# dietas



## andereaugen

Hola,

estoy intentando traducir una oferta de trabajo en portugués y no se como se dice dietas en portugués, en el sentido del pago que hace el empresario al trabajador que tiene que desplazarse, dormir y comer fuera de casa por causa del trabajo.
¿Alguien tiene alguna idea?

Gracias por adelantado
Andereaugen


----------



## Alentugano

Boa noite,
tenho ideia que o termo "dietas" serve para designar aquilo que é conhecido entre nós por "Ajuda/Ajudas de Custo".


----------



## Vanda

Bienvenido Andereaugen!


Dizemos: _diárias_. Diárias pagas, quando, por exemplo, o trabalhador tem que ficar uma semana fora de seu local habitual de trabalho. 
Caso seja para mudar de cidade, então dizemos ajuda de custos.


----------



## andereaugen

Imressionante!!
Muito obrigada pelas suas respostas e pela rapidez.
Acho que tiraram as minhas dúvidas.
(e disculpem o meu português, esta ainda em processo de construcçao)


----------



## Tomby

*Vanda*: pode me confirmar se a diária também é o preço que custa um quarto de hotel, mais o café da manhã (pequeno almoço), almoço e jantar de um hóspede, mas noutro contexto, por exemplo, quando uma pessoa está de férias? Obrigado.
A "_dieta_", normalmente em Espanha, inclui estas despesas, transporte e uma quantia suplementar em compensação por ficar uns dias afastado da família ou do seu local habitual.
Cumprimentos!


----------



## Vanda

> pode me confirmar se a diária também é o preço que custa um quarto de hotel, mais o café da manhã (pequeno almoço), almoço e jantar de um hóspede, mas noutro contexto, por exemplo, quando uma pessoa está de férias?


 
Confirmadíssimo, mas a diária não necessariamente precisa incluir café e refeições.

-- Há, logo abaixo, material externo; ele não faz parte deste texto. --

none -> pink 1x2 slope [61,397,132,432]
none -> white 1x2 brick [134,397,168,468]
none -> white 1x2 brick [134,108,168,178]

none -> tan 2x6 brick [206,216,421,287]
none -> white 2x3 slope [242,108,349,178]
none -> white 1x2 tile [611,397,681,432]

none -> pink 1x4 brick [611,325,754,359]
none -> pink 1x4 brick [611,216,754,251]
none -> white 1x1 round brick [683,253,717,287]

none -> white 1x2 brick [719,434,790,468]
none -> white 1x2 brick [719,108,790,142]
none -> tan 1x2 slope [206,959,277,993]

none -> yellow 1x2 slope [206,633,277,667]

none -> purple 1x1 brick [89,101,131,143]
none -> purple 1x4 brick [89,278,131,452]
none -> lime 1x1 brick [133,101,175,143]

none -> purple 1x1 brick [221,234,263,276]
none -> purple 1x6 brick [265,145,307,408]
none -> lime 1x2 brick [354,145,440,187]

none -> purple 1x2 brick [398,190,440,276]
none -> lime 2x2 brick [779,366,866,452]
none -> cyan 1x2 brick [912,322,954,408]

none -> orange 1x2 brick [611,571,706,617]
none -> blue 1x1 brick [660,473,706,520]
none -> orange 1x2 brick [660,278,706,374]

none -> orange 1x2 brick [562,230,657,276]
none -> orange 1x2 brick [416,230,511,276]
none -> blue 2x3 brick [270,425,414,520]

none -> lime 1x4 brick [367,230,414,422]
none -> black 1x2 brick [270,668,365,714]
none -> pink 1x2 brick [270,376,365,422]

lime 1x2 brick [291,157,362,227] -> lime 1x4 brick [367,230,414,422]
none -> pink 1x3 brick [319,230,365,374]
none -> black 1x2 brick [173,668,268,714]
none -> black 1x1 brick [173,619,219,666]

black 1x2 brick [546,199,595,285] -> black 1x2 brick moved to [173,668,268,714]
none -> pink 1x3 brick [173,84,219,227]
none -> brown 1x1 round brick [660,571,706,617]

Varia de acordo com os hotéis, pousadas, etc.


----------



## moura

É. Parece-me que em Portugual se diz "diária completa" quando se incluem todas as refeições, além da dormida.


----------



## Lucia Adamoli

Aqui na Argentina usamos "Viático", como todas as despesas decorrentes de uma viagem de trabalho: passagem, refeições, hotel, etc.
Se a pessoa tiver que viver no extrangeiro ou fora da sua cidade, já vi usar "sobresueldo por desarraigo" mas não sei se é correto.
Só para colaborar com a tradução inversa.
Abraços
La Lucha


----------



## Tomby

Lucia Adamoli said:


> Aqui na Argentina usamos "Viático", como todas as despesas decorrentes de uma viagem de trabalho: passagem, refeições, hotel, etc.
> Se a pessoa tiver que viver no extrangeiro ou fora da sua cidade, já vi usar "sobresueldo por desarraigo" mas não sei se é correto.
> Só para colaborar com a tradução inversa.
> Abraços
> La Lucha


Nunca na vida tivesse imaginado que "viático" é a diária na Argentina porque em Espanha é o "sacramento da Eucaristia, que se administra aos doentes que estão em perigo de morte". 
Verifiquei o significado no DRAE e VOCÊ TEM TODA A RAZÃO!!! Ainda estou surpreso.  
O Priberam também concorda com o significado em espanhol: "_sacramento da Eucaristia ministrado aos enfermos impossibilitados de sair de casa ou aos moribundos_". 
Obrigado pela sua mensagem!


----------



## tinolat

En portugues, como se dice "viaticos" (gastos para transporte, comida, hospedaje, gasolina, etc.)?? Muito Obrigado!!!


----------



## Vinny Ribeiro

viáticos: provisão de dinheiro ou mantimentos para viagem; farnel.

No entanto esse termo me parece muito formal. Eu diria "despesas."


----------



## Carfer

Em Portugal diz-se (com consagração legal) 'despesas de representação'. 

Cumprimentos

Carfer


----------



## Mangato

Despesas e também diarias, quando se trata de uma cantidade estipulada por dia


----------



## Vanda

Veja as respostas acima, lá no início.


----------



## airosa

Tenho aqui um comprovante de hotel que diz:

Ponto de venda:
Diaria

Como posso entender, se se trata sómente do pago pelo quarto ou inclui a alimentação também?

Obrigada desde já.


----------



## Vanda

Normalmente a diária se refere a 1 dia (geralmente de 13h até às 12h do dia seguinte), incluindo o café da manhã. Isso é válido para a maioria das diárias no Brasil.


----------



## airosa

Obrigada, Vanda.


----------